Overall, TimeCapsule is a novel, effective, and versatile model with a reasonable computational cost for LTSF. Through this framework, one can investigate many potential ingredients related to LTSF, as partially shown in this research.

We feel pleased that the reviewers have acknowledged the novelty, contributions, and presentations of our work:

Reviewer MW4b: "Well-written, logically organized, and easy to follow"; "Novel and likely to generate interest among researchers in the field of time series analysis."
Reviewer CdzQ: "The paper presentation is very good, considering the model architecture is complex"; "This architecture is interesting and can be valuable for future time-series applications"; "It is interesting to see JEPA loss applied to time series."
Reviewer 5FaK: "Provides new insights into treating time series as a 3D tensor"; "The technique of the manuscript is partially sound."
Reviewer Nedg: "The research direction is relatively innovative"; "Integrating various current methods is a good direction, and the methods are logically reasonable"; "The article’s expression and illustrations are overall very clear."

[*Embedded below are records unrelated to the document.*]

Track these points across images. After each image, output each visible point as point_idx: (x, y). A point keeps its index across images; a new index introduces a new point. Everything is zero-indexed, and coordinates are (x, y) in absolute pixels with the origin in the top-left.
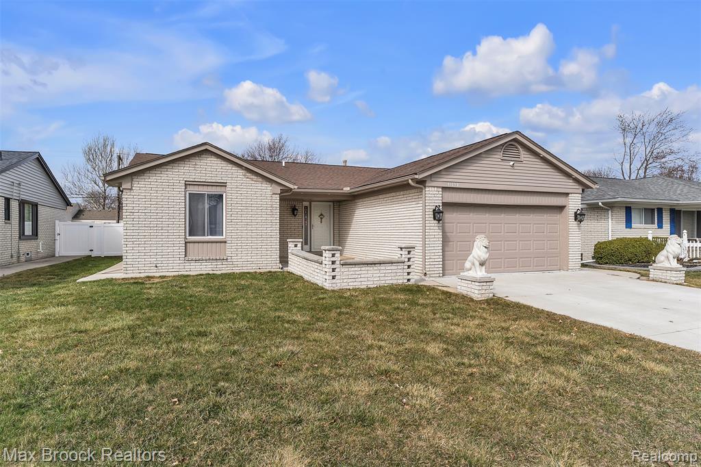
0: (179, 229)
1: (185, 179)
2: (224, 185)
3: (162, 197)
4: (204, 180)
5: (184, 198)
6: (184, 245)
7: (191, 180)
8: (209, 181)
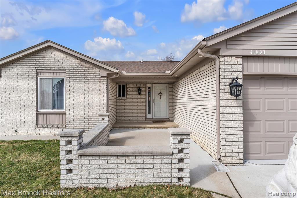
0: (32, 104)
1: (37, 69)
2: (64, 71)
3: (21, 82)
4: (50, 69)
5: (35, 82)
6: (35, 116)
7: (41, 69)
8: (53, 69)
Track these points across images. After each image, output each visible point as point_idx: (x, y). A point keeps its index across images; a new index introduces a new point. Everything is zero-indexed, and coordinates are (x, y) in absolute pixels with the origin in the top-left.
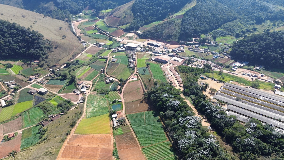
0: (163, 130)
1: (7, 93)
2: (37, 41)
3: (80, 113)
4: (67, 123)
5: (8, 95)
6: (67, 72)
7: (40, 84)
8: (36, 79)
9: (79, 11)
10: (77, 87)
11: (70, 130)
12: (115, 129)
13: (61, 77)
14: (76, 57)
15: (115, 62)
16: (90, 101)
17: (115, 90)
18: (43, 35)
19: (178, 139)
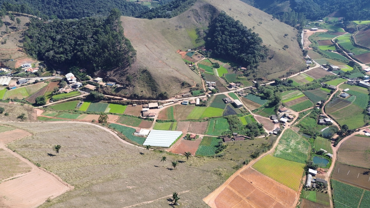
1: (204, 92)
2: (253, 46)
3: (268, 147)
4: (249, 150)
5: (205, 95)
6: (272, 91)
7: (237, 94)
8: (236, 87)
10: (277, 114)
11: (248, 160)
12: (306, 189)
13: (262, 95)
14: (291, 75)
15: (345, 99)
16: (286, 137)
17: (328, 137)
18: (262, 39)
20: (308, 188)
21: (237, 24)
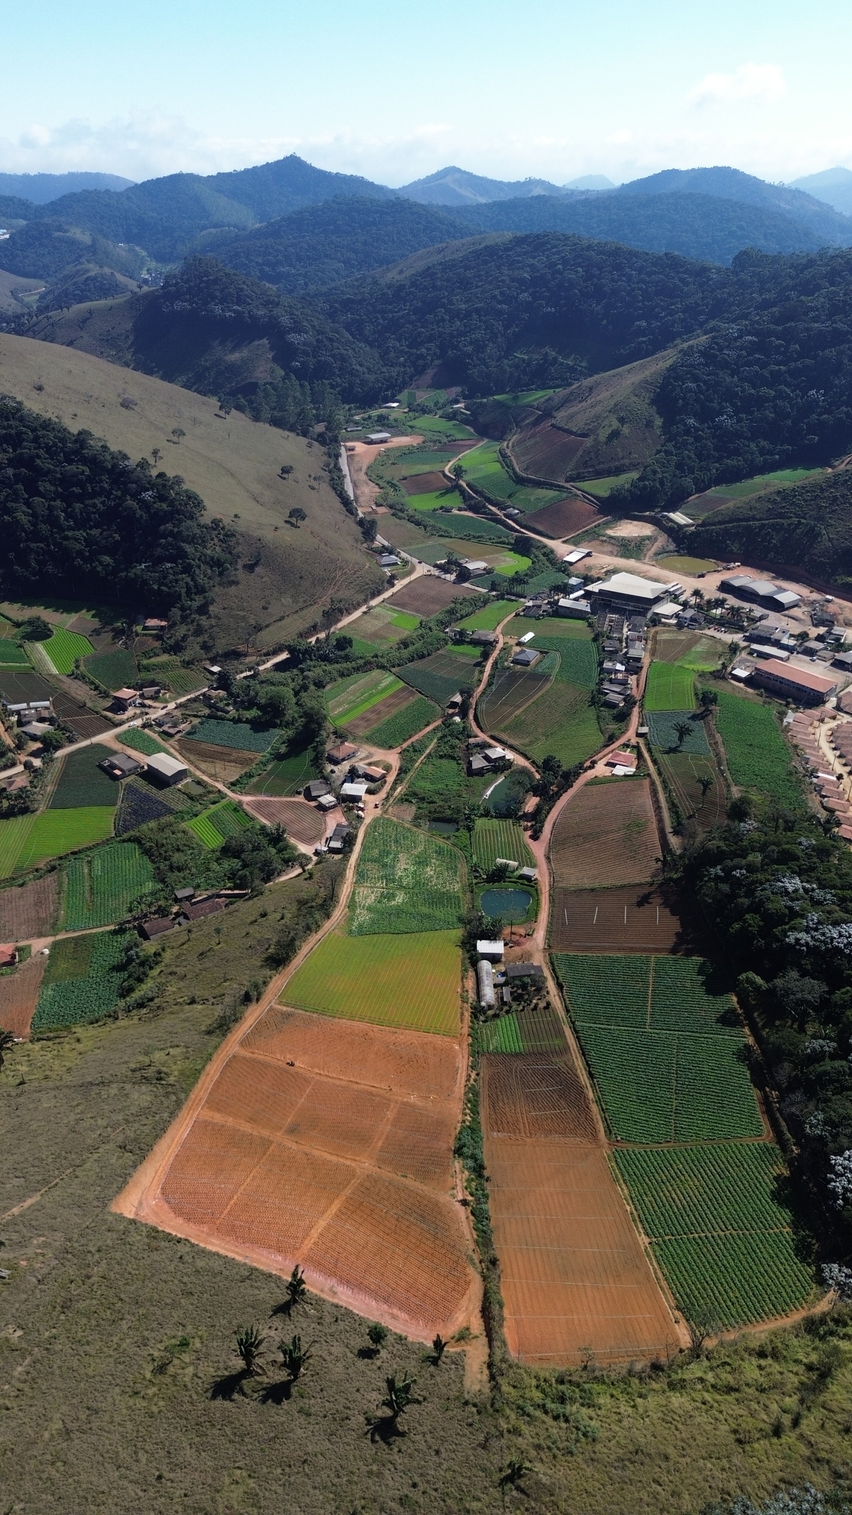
0: (748, 1073)
1: (10, 755)
2: (169, 526)
3: (322, 905)
4: (254, 943)
5: (13, 765)
6: (288, 692)
7: (155, 732)
8: (143, 705)
9: (387, 390)
10: (325, 774)
11: (260, 981)
12: (482, 1018)
13: (253, 713)
14: (340, 620)
15: (528, 668)
16: (377, 851)
17: (508, 812)
18: (202, 497)
19: (831, 1145)
20: (490, 1013)
21: (82, 447)
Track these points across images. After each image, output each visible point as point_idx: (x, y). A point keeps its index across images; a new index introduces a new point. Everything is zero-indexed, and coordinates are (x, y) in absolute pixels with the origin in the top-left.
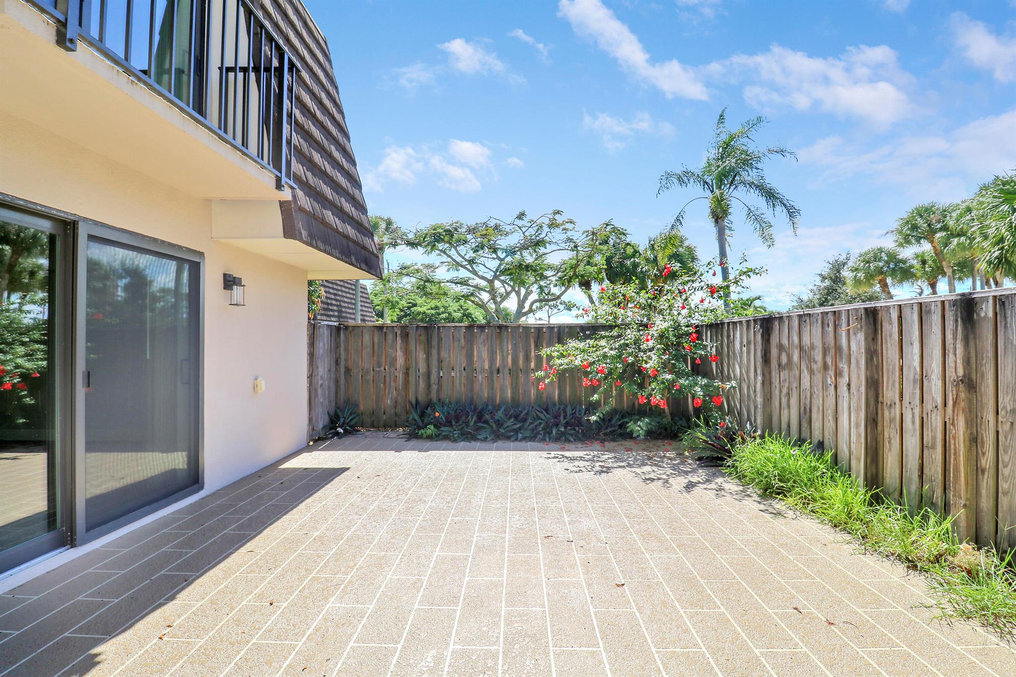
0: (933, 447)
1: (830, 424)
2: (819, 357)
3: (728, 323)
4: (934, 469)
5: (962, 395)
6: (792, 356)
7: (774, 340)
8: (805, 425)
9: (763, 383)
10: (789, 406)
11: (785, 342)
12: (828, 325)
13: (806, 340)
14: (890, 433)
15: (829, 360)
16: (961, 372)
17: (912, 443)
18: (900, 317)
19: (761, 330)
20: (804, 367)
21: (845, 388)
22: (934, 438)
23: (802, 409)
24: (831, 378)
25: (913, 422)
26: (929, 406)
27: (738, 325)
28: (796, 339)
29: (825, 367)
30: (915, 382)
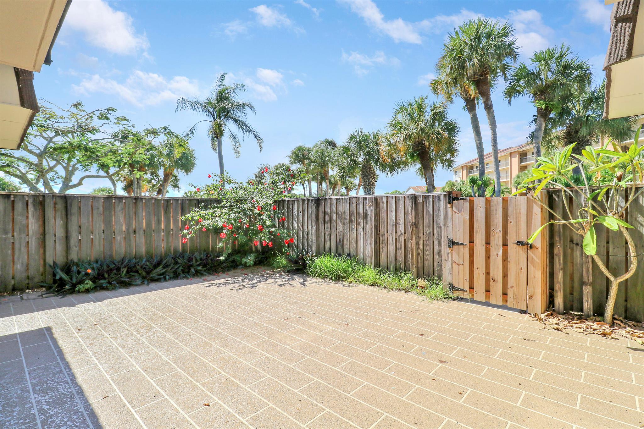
0: (401, 248)
1: (354, 245)
2: (348, 217)
3: (288, 201)
4: (401, 257)
5: (414, 229)
6: (332, 217)
7: (321, 209)
8: (340, 247)
9: (316, 230)
10: (330, 240)
11: (328, 210)
12: (353, 203)
13: (340, 209)
14: (383, 246)
15: (353, 218)
16: (414, 221)
17: (392, 248)
18: (387, 201)
19: (315, 205)
20: (339, 221)
21: (361, 230)
22: (401, 245)
23: (338, 240)
24: (354, 226)
25: (392, 240)
26: (399, 234)
27: (296, 202)
28: (334, 209)
29: (351, 221)
30: (393, 225)
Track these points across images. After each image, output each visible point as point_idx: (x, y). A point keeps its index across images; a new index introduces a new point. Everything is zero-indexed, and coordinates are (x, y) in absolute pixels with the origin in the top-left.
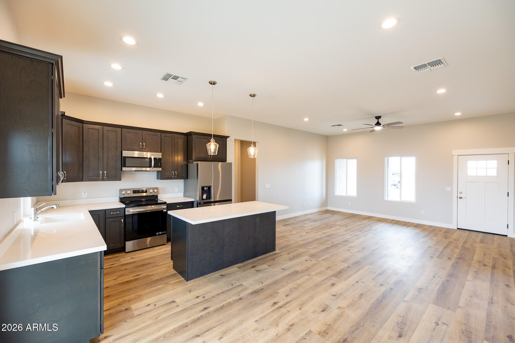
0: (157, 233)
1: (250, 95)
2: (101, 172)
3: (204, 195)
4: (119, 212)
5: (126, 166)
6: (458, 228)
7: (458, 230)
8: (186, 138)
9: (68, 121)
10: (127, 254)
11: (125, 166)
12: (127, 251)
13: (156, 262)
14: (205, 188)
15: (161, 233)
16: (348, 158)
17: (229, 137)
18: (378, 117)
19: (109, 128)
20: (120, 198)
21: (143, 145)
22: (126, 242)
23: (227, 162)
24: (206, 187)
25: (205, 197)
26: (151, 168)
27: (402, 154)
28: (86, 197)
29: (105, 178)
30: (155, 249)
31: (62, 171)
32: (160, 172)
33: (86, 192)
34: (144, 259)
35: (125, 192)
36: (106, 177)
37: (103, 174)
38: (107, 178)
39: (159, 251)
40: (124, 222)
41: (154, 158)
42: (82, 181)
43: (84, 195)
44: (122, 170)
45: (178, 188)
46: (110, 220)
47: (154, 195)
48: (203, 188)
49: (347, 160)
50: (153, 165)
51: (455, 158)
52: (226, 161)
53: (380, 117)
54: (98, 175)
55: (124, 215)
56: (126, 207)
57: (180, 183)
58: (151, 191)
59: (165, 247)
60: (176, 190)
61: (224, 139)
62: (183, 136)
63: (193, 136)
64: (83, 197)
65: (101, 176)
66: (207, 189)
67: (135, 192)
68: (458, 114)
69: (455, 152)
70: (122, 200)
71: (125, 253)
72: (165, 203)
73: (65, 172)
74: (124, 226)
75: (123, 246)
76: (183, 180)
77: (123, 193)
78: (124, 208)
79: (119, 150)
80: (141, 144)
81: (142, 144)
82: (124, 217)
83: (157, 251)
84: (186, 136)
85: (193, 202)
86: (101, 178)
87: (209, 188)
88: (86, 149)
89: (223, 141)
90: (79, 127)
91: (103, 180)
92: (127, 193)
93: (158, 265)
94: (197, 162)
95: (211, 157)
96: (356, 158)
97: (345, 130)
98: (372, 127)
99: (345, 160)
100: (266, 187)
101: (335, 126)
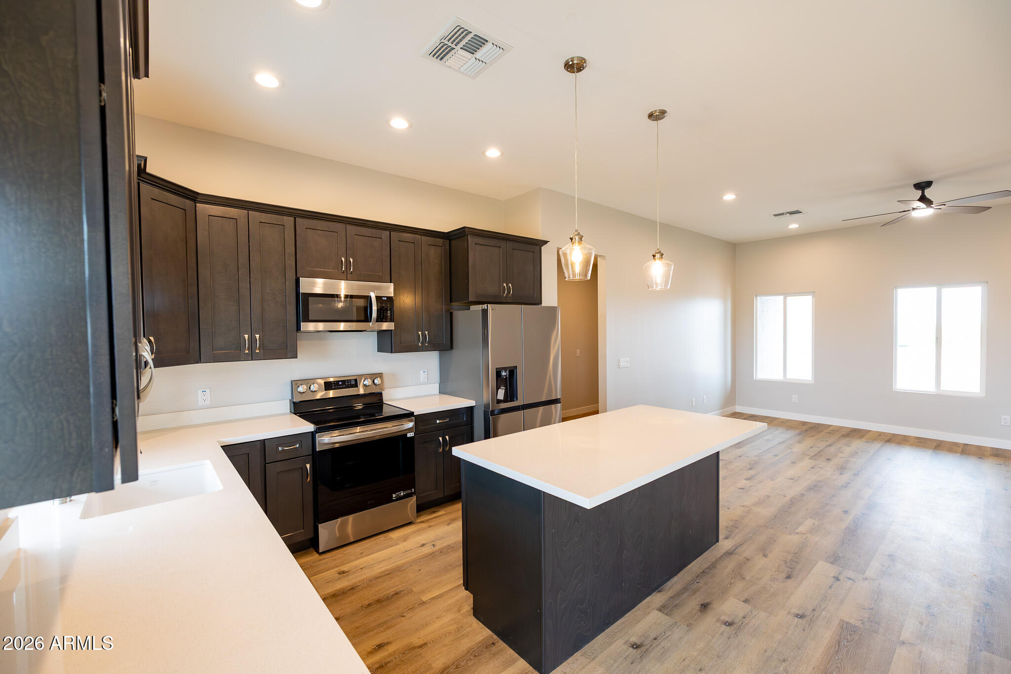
0: (394, 496)
1: (651, 116)
2: (246, 336)
3: (500, 391)
4: (298, 446)
5: (310, 319)
8: (447, 247)
9: (156, 192)
10: (324, 556)
11: (307, 320)
12: (322, 548)
13: (414, 590)
14: (504, 374)
15: (402, 494)
17: (546, 242)
18: (923, 184)
19: (264, 217)
20: (294, 403)
21: (348, 263)
22: (319, 525)
23: (543, 305)
24: (505, 369)
25: (501, 394)
26: (371, 324)
27: (941, 280)
28: (208, 402)
29: (258, 351)
30: (391, 538)
31: (144, 337)
32: (390, 332)
33: (208, 391)
34: (377, 578)
35: (305, 387)
36: (259, 349)
37: (252, 340)
38: (262, 351)
39: (405, 544)
40: (312, 472)
41: (377, 297)
42: (198, 361)
43: (201, 399)
44: (298, 328)
45: (426, 373)
46: (279, 467)
47: (374, 393)
48: (498, 373)
49: (785, 299)
50: (374, 315)
52: (541, 303)
53: (929, 184)
54: (239, 346)
55: (311, 453)
56: (316, 432)
57: (430, 361)
58: (368, 382)
59: (415, 532)
60: (422, 376)
61: (537, 248)
62: (440, 241)
63: (470, 238)
64: (201, 403)
65: (248, 348)
66: (507, 375)
67: (328, 386)
70: (301, 409)
71: (317, 555)
72: (411, 414)
73: (152, 338)
74: (312, 483)
75: (312, 536)
76: (438, 352)
77: (301, 389)
78: (312, 432)
79: (291, 275)
80: (343, 259)
81: (346, 260)
82: (311, 457)
83: (402, 546)
84: (448, 241)
85: (471, 409)
86: (247, 352)
87: (512, 371)
88: (204, 273)
89: (534, 252)
90: (185, 210)
91: (252, 357)
92: (311, 389)
93: (424, 603)
94: (482, 307)
95: (509, 292)
96: (812, 293)
97: (794, 226)
98: (904, 211)
99: (782, 297)
100: (622, 365)
101: (782, 214)
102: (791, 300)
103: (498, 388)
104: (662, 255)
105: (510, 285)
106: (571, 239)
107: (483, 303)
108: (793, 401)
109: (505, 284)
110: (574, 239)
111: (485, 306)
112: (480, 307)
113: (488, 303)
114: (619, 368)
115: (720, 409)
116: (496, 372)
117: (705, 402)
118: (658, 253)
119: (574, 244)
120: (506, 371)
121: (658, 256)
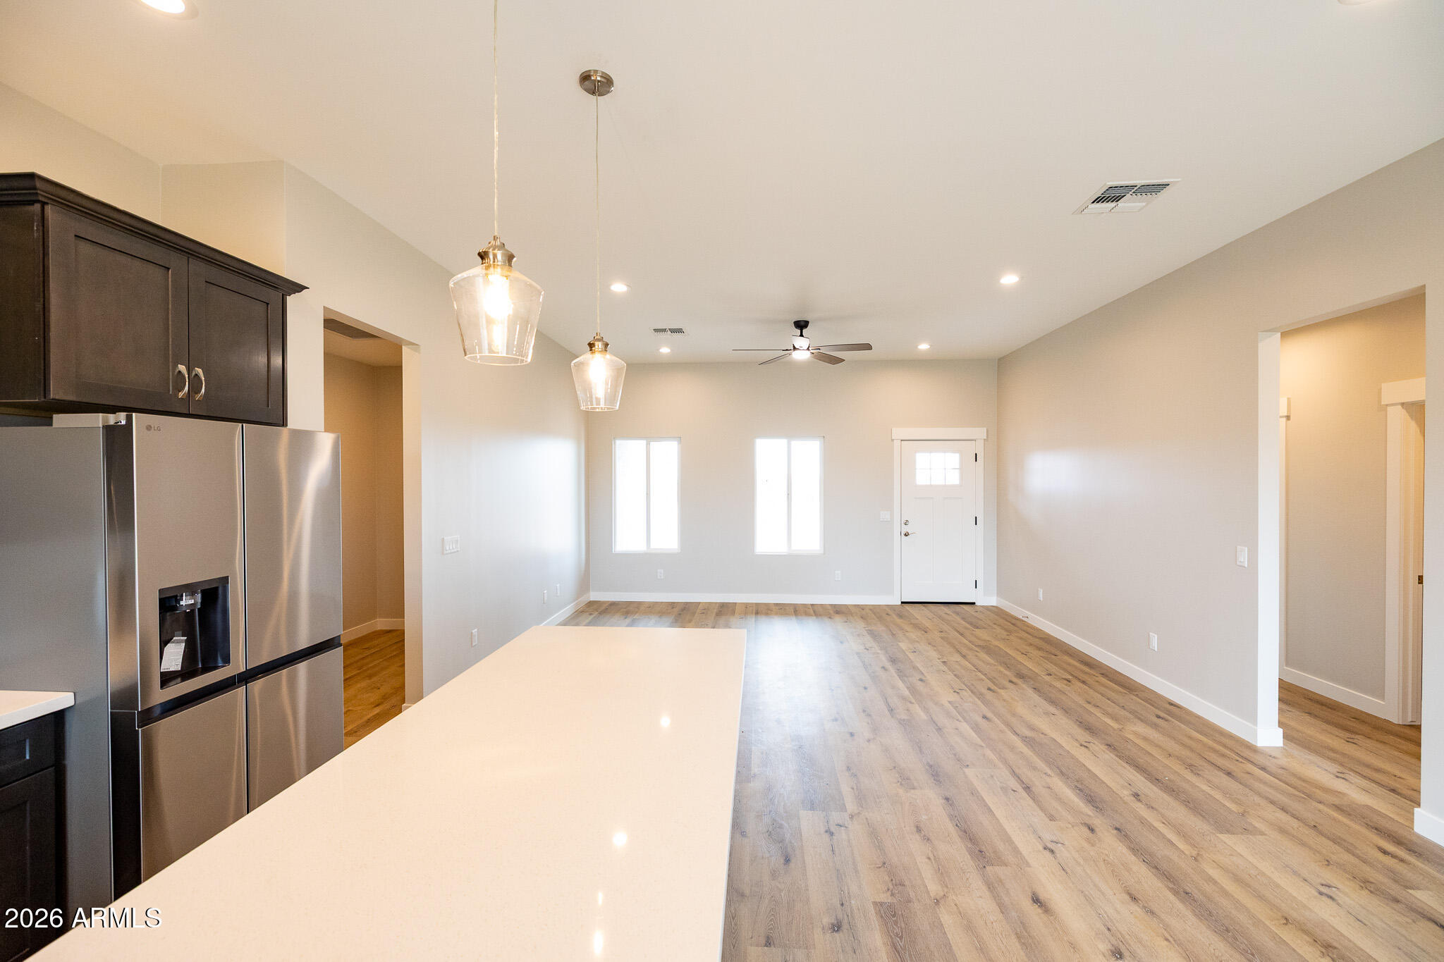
1: (582, 81)
3: (170, 649)
6: (902, 603)
7: (905, 605)
14: (186, 601)
16: (649, 437)
17: (299, 288)
18: (803, 324)
24: (190, 589)
25: (174, 657)
27: (791, 432)
48: (168, 603)
49: (648, 444)
51: (897, 443)
52: (284, 423)
61: (274, 296)
63: (53, 217)
66: (195, 603)
68: (924, 347)
69: (899, 433)
87: (213, 595)
89: (268, 304)
94: (107, 420)
95: (195, 387)
96: (679, 439)
97: (665, 350)
98: (787, 350)
99: (643, 442)
100: (448, 549)
101: (664, 330)
102: (655, 446)
103: (164, 643)
104: (607, 345)
105: (200, 371)
106: (483, 256)
107: (113, 409)
108: (659, 577)
109: (182, 368)
110: (491, 257)
111: (121, 418)
112: (98, 420)
113: (129, 410)
114: (443, 554)
115: (574, 601)
116: (160, 599)
117: (558, 595)
118: (598, 340)
119: (492, 269)
120: (192, 594)
121: (599, 345)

The reviewers also raised valuable and constructive concerns. In response, we have made the following revisions:

Typos (All Reviewers): We carefully reviewed the manuscript for any typographical errors and resolved them.
Motivation and Model Design (All Reviewers): We strengthened the explanation of our motivation in $\underline{\text{Section 1, 2}}$ . Also, we clarified several minor design choices within the model in $\underline{\text{Section 3}}$ , with further explanations and empirical results.
Interpretability and Further Exploration (Reviewers MW4b, Nedg): We expanded the explanations on how multi-mode dependencies and multi-level properties are captured in $\underline{\text{Section 3}}$ . We also added a detailed visual exploration of this capability in $\underline{\text{Appendix E}}$ , which uncovered several interesting new insights. Additional analyses of these findings are included in $\underline{\text{Section 4}}$ and $\underline{\text{Appendix D}}$ .
Generality (Reviewer CdzQ): To broaden the scope of the model's applicability, we explored TimeCapsule’s potential for self-supervised learning with JEPA, as well as its performance in classification tasks, in $\underline{\text{Appendix G}}$ .

All updates are highlighted in blue. We hope our response has fulfilled the reviewer's expectations and would be open to answering any further questions.

撤稿通知

2025-01-23

I have read and agree with the venue's withdrawal policy on behalf of myself and my co-authors.